What you will do: Find each line in the data below that contains the string "entities", and copy every one of those lines.

# # # #

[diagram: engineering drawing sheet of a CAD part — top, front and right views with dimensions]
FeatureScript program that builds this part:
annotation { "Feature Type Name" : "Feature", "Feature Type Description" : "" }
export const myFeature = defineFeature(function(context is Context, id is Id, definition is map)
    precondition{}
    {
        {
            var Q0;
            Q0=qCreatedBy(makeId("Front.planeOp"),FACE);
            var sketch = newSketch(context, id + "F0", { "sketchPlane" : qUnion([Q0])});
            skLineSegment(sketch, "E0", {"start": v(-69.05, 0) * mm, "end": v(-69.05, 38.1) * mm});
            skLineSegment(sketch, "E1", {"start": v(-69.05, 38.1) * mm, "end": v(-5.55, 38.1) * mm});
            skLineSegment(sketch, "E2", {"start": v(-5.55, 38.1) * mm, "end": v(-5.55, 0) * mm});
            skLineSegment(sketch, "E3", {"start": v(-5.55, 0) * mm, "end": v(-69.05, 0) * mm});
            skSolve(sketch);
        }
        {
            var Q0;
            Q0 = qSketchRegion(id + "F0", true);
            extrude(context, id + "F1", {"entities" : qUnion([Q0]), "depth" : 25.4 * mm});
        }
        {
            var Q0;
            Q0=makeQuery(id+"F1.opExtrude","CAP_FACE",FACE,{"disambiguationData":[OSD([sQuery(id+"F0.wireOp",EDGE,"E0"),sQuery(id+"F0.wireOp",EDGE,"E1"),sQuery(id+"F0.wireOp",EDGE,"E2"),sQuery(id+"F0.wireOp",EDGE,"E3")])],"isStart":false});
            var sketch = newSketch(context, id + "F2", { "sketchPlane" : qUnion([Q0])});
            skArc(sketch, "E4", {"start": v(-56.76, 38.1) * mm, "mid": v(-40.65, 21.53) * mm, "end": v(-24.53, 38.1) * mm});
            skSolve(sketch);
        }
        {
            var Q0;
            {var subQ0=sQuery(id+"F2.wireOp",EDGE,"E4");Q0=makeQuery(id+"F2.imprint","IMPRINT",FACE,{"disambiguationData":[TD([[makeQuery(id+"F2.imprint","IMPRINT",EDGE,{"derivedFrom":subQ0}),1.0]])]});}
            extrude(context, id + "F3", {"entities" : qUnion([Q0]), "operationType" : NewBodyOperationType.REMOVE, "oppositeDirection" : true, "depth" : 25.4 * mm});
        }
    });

# # # #

Answer to this problem:
            extrude(context, id + "F1", {"entities" : qUnion([Q0]), "depth" : 25.4 * mm});
            extrude(context, id + "F3", {"entities" : qUnion([Q0]), "operationType" : NewBodyOperationType.REMOVE, "oppositeDirection" : true, "depth" : 25.4 * mm});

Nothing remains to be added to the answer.